有機物と糸



一体、どれ程の時間が経ったと言うのだろう?
東から赤い日が昇り、それが西に沈み、また東から昇り、西に沈む。
その日の昇りを一つ、一つと勘定していたとして、果たしてどこまで覚えていられるのか。
百に到達した時、百合の花が現れる訳でもないと言うのに。
この部屋にあるのは、テニスボール大の白い糸玉と、その糸玉から伸びる長い長い糸のみ。
その糸は、ぐちゃぐちゃに絡まり、そして四畳ほどの部屋の床の色彩が伺えない程に散乱している。
この糸全てを解き、手繰り寄せ、糸玉へと巻き付ければその糸玉はどれ程の大きさになるだろうか。
部屋の中央に座る、白いワンピースを着た少女は、今現在それを試している最中であった。
ゆっくりと糸を解き、糸玉へと絡め取る。焦るでもなく、かと言って怠そうにでもなく。
だが、不思議な事に、幾ら糸を絡めようともその糸玉の大きさが変わる事はなかった。
そして、床に散らばる糸の量も、また変わる事はない。
その2つは、一時たりともその大きさや量を変化させる事なく、その部屋に存在しているのである。

ただ、そこに。

ある時、彼女は指を怪我した。
普段なら既製品で済ましてしまう筈の食事を、久しぶりに作った時だ。
長い間研がれていなかった包丁は苛立つほど切り難く、仕方なく包丁を研いだ所、逆にそれで指を傷付けてしまったのである。
その時、何故か糸玉はほんの少しだけ小さくなっていた。
それは本当に僅かな大きさであったが、気が遠くなるほどその糸玉を持ち続けていた彼女には、
その大きさの違いは異常な程に感じ取られたのだ。
そして、彼女の指の傷が治るとほぼ同時期に、糸玉もまた、元の大きさへと戻った。

けれど、他には何一つ起こる事もなく、
少女は糸玉の大きさの変化を、いつの間にか忘れてしまっていた。
勿論、自分が指を怪我をした事さえも。
そして、少女は何一つ以前と変わる事無く、糸玉に糸を絡め続けた。
幾たびの日の出と日没を繰り返し、幾たびの四季が繰り返される中、
少女だけは、何一つ変わらぬ姿で。
長さの変わることのない黒髪と、色褪せる事のない真白のワンピースで、
真白の糸を、真白の糸玉へと巻き取り続けていた。





青年は、赤い髪をしていた。人工的に染められた、鮮やかな赤。
彼は、友人と話しながら自分の通う大学へと向かって歩いていた。
「あのさあ、俺、昨日変な夢見たんだよ。
四畳ぐらいの部屋に、赤い糸がぐわーってあんのな。で、ちっさい糸玉が真ん中にあって、
俺はその糸玉に糸をずっと巻いていってんだよ。その、床にある糸を。
でもその糸玉は全然大きくならねぇし、床の糸もなくならねぇし、っていう夢」
青年の話を聞き終えた友人は、きょとんとした表情を浮かべながら青年の横顔を眺める。
「変だねぇ」
「そ、変だろ。
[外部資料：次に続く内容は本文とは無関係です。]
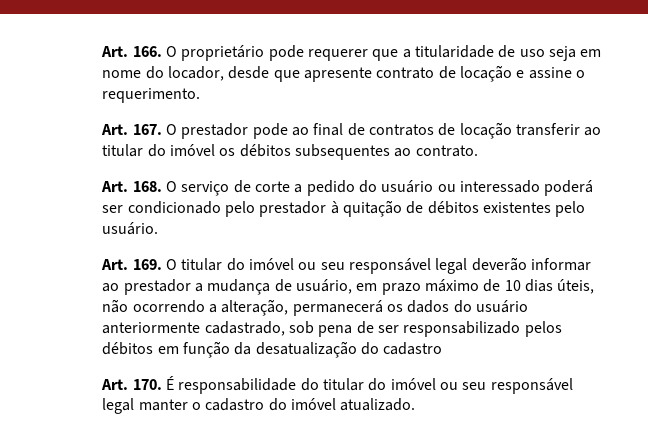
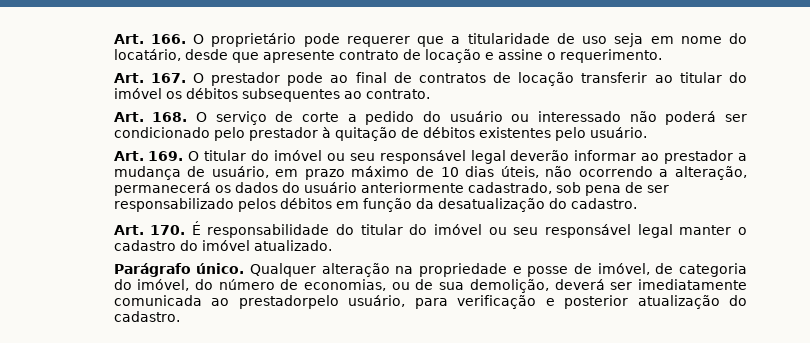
[167,66,224,81] locador, -> [113,49,181,61] locatário,
(540, 186) none -> [629,111,657,122] não
[383,342,443,355] cadastro -> [570,198,637,209] cadastro.
(416, 404) none -> [113,263,747,277] [113,279,747,293] [113,295,747,309] [113,311,180,322] // Parágrafo único. Qualquer alteração na propriedade e posse de imóvel, de categoria do imóvel, do número de economias, ou de sua demolição, deverá ser imediatamente comunicada ao prestadorpelo usuário, para verificação e posterior atualização do cadastro.

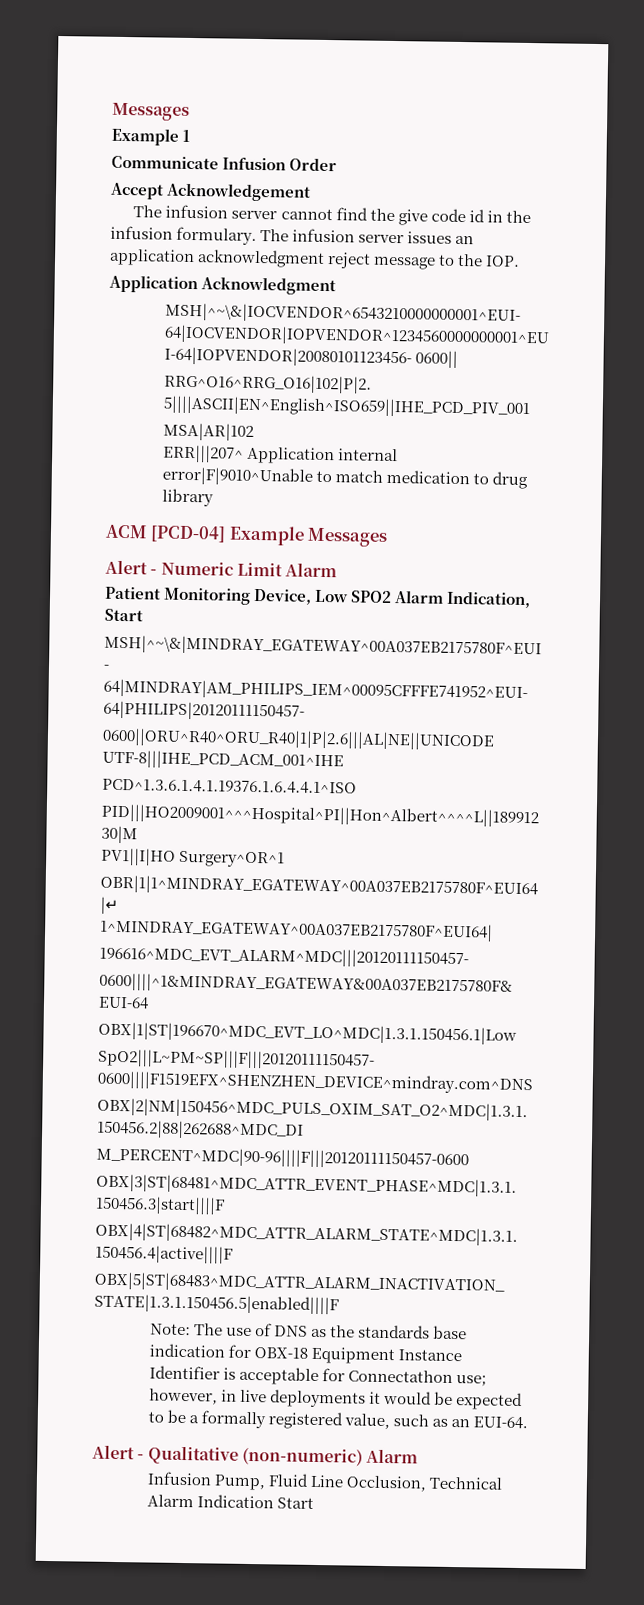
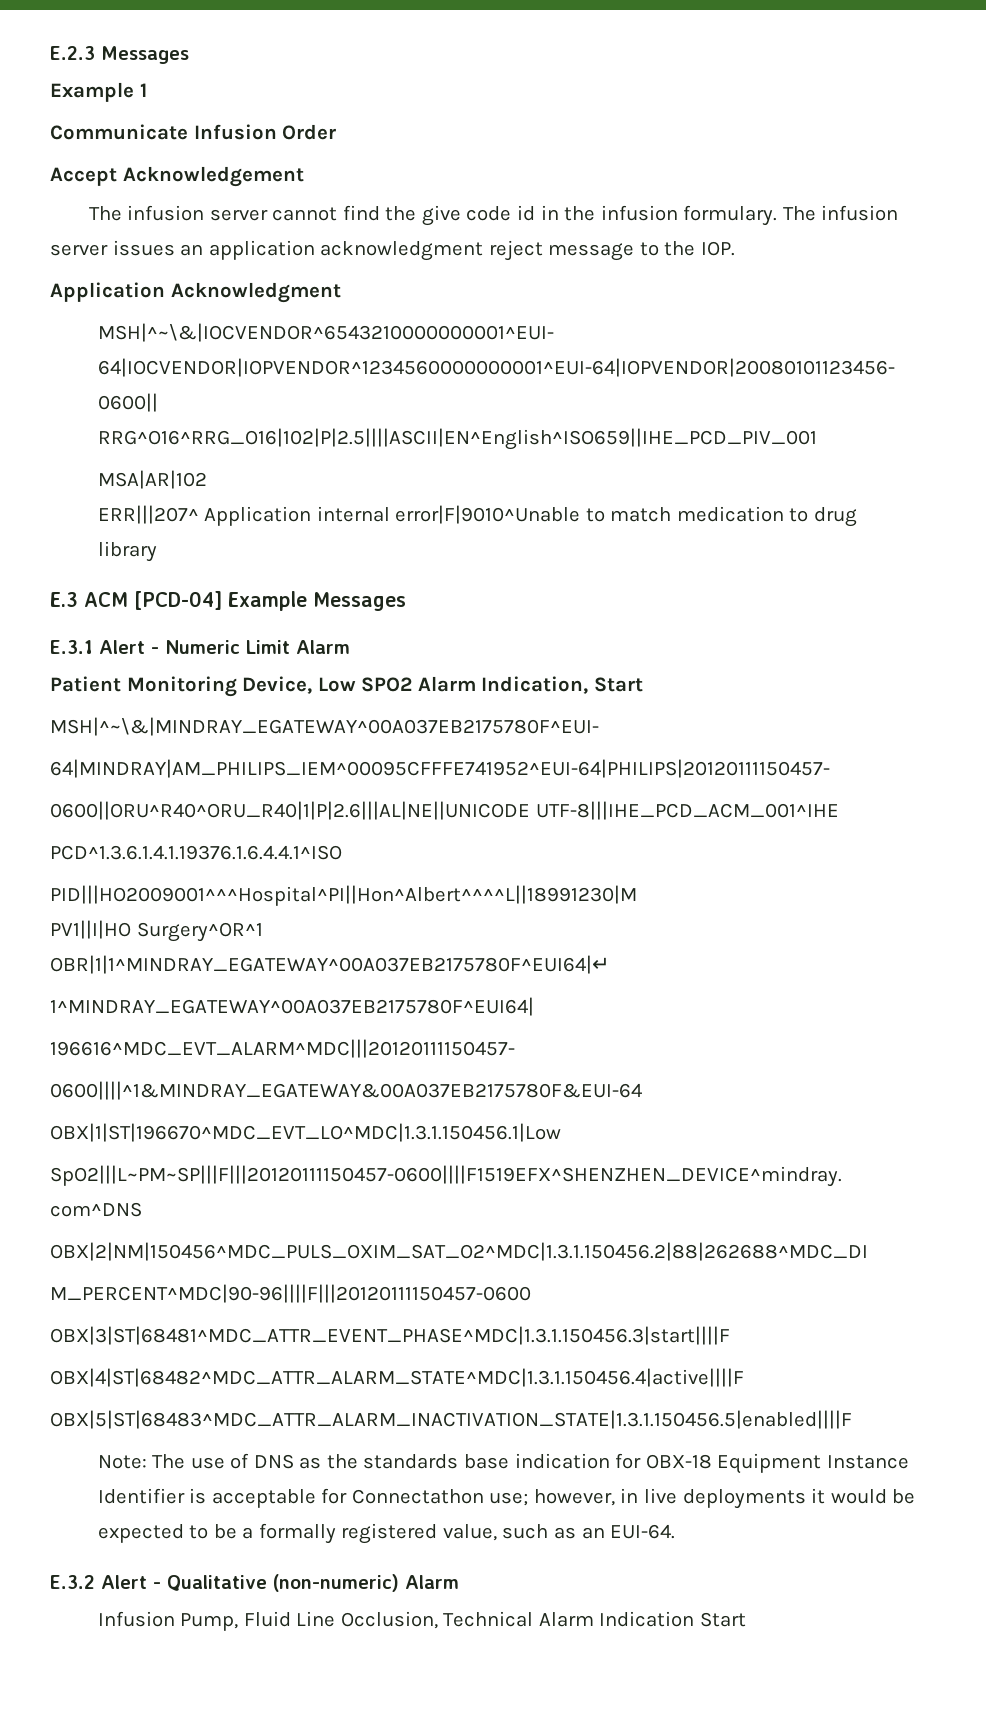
(112, 111) none -> [50,46,95,60] E.2.3
(214, 497) none -> [50,592,78,607] E.3
(389, 537) none -> [50,640,93,654] E.3.1
(528, 1423) none -> [50,1575,95,1589] E.3.2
しかもさ、夢ん中では俺はそれを疑問に思わねぇのよ。
それが当然だと思ってんだよな。で、ずーっと糸をぐるぐるぐるぐる巻いてんの」
訳が分からない、と肩を竦める青年に、友人は遠くを眺める様な目つきをする。
「もしかしたら、さ。それって、もう一人のお前じゃないかな」
「はあ? 気持ち悪ぃこと言うなよ」
「その糸は、命の糸でさ。もう一人のお前が、お前の命を絶やさないように糸を巻いてんじゃないのかな。
その糸玉が大きくなっても小さくなっても、床の糸の量が変わっても、絶対に駄目なんだよ」
「……つまり?」
訝しげに、けれど、明らかに話に引き込まれれている風な口調で青年は尋ねる。
「だから、そのどっちかが変わったら、お前の躰は健康じゃなくなるって事」
「あー……」
納得しきれていないのが明確な声だ。いや、信じていないと言った方が正しいか。
そんな青年の様子を見て、友人はくすりと笑った。
「ん? 何だ?」
眉を潜める青年に、友人はさも可笑しげな表情を見せる。
「だからさ、もし、その床の糸が無くなる時が来たら………」


「それは、お前が死ぬ時かもな」
その友人の言葉に、空々しさと、そして僅かな悪寒を感じながら、
己の胸に沸き上がる感情の意味を何一つ分からぬままで、
青年は、酷く不器用に微笑んで見せた。